(RECORDS SUPPLIED Opens)

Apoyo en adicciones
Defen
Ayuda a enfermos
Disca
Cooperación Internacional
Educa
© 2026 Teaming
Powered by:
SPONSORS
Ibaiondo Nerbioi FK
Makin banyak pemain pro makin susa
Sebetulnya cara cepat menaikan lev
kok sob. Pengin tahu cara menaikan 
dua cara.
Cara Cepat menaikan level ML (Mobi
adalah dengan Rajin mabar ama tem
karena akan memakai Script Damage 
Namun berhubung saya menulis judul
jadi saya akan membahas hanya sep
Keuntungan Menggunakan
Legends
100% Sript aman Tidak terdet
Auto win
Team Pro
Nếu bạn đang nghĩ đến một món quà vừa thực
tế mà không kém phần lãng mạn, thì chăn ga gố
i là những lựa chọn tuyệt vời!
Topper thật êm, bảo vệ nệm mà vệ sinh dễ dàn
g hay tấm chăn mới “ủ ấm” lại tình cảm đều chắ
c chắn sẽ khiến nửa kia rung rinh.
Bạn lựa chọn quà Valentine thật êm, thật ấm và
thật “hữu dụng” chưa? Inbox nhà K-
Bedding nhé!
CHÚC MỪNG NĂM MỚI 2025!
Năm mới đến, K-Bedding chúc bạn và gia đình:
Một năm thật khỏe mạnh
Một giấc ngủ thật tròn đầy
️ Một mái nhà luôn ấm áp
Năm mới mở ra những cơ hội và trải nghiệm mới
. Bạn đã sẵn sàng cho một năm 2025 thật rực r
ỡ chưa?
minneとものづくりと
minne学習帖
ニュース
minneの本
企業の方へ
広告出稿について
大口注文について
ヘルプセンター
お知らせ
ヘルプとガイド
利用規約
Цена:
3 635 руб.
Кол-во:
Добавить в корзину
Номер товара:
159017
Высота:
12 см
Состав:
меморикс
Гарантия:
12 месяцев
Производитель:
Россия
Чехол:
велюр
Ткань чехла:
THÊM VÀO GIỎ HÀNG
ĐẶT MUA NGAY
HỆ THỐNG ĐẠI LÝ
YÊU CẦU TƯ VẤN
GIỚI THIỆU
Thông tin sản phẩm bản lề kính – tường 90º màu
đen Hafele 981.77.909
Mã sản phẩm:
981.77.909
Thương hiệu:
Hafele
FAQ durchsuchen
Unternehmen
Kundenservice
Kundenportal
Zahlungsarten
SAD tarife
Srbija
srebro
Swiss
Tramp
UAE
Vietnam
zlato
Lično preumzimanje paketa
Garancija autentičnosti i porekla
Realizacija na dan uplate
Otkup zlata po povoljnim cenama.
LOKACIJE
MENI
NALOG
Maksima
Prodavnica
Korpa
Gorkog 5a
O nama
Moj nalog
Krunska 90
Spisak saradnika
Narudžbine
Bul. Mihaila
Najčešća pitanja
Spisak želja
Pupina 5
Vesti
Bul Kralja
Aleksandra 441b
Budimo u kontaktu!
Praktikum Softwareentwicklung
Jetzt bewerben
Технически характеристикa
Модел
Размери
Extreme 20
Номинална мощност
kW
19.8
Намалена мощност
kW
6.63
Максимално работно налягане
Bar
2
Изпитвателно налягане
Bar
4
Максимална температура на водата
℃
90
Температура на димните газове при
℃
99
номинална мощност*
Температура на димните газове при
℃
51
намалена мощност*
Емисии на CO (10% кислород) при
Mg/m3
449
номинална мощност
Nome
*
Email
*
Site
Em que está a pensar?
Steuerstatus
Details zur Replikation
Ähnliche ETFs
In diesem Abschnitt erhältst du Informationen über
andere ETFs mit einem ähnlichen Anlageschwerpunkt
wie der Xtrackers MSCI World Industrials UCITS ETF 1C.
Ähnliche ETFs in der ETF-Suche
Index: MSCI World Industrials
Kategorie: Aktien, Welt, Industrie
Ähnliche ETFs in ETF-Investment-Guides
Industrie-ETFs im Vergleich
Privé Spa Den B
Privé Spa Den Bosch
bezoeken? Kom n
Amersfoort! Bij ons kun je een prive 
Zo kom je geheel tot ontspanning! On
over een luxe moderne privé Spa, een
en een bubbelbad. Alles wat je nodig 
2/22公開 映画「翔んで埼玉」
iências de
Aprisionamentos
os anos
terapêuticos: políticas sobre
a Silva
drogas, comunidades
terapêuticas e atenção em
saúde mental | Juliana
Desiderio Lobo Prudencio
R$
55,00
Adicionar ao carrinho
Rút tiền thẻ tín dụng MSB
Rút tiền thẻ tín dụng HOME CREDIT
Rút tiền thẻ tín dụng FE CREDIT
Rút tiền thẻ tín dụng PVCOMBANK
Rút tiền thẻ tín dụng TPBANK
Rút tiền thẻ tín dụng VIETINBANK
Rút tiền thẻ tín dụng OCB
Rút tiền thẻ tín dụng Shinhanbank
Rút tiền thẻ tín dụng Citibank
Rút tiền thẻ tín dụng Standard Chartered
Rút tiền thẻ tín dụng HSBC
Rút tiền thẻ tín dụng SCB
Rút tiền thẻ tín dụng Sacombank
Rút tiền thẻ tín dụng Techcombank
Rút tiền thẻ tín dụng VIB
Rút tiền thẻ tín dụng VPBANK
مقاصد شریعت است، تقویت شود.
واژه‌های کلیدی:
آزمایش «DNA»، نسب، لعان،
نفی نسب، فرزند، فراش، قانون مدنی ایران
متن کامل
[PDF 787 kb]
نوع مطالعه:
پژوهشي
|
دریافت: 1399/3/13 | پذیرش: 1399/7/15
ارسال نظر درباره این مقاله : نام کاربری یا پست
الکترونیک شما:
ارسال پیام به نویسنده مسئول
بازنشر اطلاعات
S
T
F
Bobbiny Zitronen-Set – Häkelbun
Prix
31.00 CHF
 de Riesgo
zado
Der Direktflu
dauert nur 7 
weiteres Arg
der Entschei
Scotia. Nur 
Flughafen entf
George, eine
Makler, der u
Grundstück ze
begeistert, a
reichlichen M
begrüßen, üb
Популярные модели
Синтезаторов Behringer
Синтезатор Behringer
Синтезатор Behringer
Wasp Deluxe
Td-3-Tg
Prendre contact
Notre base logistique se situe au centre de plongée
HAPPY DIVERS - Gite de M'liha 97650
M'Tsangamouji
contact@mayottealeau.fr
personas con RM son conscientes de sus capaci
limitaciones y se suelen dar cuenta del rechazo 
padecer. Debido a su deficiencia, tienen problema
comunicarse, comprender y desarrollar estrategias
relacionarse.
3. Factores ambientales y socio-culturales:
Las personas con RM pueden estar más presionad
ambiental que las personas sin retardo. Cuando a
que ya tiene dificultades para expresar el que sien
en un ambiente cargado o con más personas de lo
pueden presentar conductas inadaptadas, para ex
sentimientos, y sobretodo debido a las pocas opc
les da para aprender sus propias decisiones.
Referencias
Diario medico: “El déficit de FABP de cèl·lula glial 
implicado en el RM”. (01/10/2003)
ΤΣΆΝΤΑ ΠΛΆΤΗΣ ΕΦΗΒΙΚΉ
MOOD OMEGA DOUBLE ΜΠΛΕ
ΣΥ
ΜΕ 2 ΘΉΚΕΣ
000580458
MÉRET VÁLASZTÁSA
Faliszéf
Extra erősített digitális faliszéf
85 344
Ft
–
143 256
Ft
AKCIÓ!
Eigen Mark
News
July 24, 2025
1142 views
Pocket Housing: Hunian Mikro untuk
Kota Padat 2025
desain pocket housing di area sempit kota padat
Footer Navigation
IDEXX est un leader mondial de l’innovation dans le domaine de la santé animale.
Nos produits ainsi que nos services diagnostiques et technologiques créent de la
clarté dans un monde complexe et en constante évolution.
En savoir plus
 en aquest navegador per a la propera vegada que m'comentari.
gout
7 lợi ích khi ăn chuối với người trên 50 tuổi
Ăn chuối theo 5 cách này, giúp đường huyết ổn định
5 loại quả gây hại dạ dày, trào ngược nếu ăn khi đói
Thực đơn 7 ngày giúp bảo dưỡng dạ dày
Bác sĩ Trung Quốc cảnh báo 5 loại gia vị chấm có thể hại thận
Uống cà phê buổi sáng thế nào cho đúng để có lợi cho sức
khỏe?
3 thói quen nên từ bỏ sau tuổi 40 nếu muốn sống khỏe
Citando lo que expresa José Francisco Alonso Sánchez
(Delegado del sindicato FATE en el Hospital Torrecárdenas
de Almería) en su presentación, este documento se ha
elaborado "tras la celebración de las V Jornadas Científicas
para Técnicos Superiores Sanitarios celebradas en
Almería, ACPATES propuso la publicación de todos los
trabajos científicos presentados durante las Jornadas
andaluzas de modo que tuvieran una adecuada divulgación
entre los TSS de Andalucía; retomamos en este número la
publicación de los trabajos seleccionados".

(RECORDS SUPPLIED Closes)

• WHAT THIS TASK INVOLVES: Each line of the data that holds "мощност" should be reported.

• TASK RESULT:
Номинална мощност
Намалена мощност
номинална мощност*
намалена мощност*
номинална мощност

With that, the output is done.